O meu ex-colega e dinossáurio, Alvaro Sabbo. cavaleiro ilustre - no seu curriculum consta a participação em mais de 900, não é engano, novecentos concursos hípicos(em mais de setecentos classificado entre os três primeiros) - contou-me que, entre os muitos cavalos que conheceu e ensinou, houve um que sempre lembrará, pela memória que revelou.
Os cavalos, referiu-me, entre outras virtudes caracterizavam-se, sem excepção, pelo medo e pela memória. O medo, explicou-me, porque as centenas de cavalos que eram anualmente importados pelo ministério da defesa de então, provinham na sua maioria, da Argentina. Onde viviam e se reproduziam em plena liberdade na pampa imensa daquele pais. Quando chegavam a Portugal e os desembarcavam, tinham de os levar de noite, em grupo, enquadrados por cavaleiros militares, no maior silêncio possível, para o quartel de Mafra. Donde, após um período de adaptação às baias do quartel, eram distribuídos para os diversos regimentos de cavalaria de Portugal.
O meu antigo camarada do Colégio Militar, terminado o curso da escola de guerra de então, começou a sua carreira como aspirante num regimento de cavalaria de Lisboa: levantava-se muito cedo na casa de seus pais e apresentava-se ao serviço, todos os dias, pontualmente às oito da manhã. E, porque sempre chegava ao quartel com alguma antecedência, passava esse tempo observando os cavalos do regimento. Um dia reparou num cavalo do tipo "percheron", normalmente um cavalo possante, de pernas anteriores possantes, revestidas de muito pelo acima dos cascos. O cavalo agitava-se, os tratadores ainda não tinham comparecido. Vendo que o cavalo tinha sede e fome, deu-lhe água e ração.
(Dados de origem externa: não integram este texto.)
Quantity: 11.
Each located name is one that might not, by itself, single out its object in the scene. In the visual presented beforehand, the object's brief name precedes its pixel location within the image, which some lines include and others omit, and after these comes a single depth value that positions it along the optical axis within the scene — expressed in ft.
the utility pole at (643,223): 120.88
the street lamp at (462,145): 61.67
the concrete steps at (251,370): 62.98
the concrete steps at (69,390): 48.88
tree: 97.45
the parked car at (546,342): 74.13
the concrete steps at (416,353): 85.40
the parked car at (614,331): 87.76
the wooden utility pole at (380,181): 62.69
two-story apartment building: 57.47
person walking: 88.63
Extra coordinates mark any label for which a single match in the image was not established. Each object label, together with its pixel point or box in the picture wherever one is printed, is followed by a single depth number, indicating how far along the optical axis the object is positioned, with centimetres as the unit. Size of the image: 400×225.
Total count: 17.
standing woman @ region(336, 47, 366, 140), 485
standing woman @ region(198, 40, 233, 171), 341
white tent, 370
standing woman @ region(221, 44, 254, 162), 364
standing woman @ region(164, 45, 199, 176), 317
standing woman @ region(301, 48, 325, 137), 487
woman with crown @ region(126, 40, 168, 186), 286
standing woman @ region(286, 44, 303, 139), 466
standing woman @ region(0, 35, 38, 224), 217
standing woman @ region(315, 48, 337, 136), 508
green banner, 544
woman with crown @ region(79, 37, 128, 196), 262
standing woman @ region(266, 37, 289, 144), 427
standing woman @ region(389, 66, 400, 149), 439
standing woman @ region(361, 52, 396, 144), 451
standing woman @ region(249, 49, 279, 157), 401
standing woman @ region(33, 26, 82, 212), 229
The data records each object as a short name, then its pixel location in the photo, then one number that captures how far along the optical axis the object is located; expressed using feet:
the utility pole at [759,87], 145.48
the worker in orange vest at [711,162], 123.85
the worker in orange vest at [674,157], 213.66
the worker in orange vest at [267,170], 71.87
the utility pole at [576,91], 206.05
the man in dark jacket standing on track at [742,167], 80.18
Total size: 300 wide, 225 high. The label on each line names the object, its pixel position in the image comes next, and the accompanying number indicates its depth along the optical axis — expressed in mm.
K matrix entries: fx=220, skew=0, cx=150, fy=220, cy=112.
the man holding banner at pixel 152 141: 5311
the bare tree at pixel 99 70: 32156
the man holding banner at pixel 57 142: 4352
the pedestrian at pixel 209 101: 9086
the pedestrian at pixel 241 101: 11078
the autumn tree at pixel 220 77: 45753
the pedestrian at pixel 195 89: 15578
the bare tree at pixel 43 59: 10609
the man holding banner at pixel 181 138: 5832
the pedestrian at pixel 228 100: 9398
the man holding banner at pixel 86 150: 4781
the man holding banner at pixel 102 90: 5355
O cavalo agradeceu-lhe com o resmungo característico dos cavalos quando estão contentes com o trato que lhes prestam. O que depois repetiu muitas vezes, sempre que chegava ao regimento bastante cedo. Esse cavalo, já tinha o nome de Caneças, e o Sabbo, como é normal entre os que gostam de cavalos, tratava-o sempre pelo nome, quando lhe dava água e ração. E o cavalo sempre agradecia com o tal resmungo.
Passados os meses do seu tempo de aspirante, o Álvaro foi promovido e foi prestar serviço noutro quartel, continuando a sua carreira de oficial e de participante em concursos ´hípicos por todo o país e pelo estrangeiro.
Mais de dez anos depois, logo que promovido a capitão, foi destinado para outro quartel, na província. E, como lhe competia e cumpria com gosto, começou por passar revista à cavalariça. Encontrando um dos tratadores fez-lhe as perguntas da praxe, se havia problemas com alguns dos cavalos, quais era mansos, quais eram difíceis no trato. E o soldado com quem falava entre outros pormenores disse-lhe:
- Meu capitão, manso, manso é o Caneças...
- O Caneças? - disse o Álvaro, levantando a voz, admirado.
E o Caneças, numa baia a poucos metros de distância, respondeu de imediato, com o tal resmungo de alegria, ao reconhecer a voz de quem o tinha tratado tão bem, anos antes.
Esta é a memória que têm os cavalos, manifestando sempre quem lhes fez bem.
Ao contrário do que, com frequência, se verifica na espécie humana.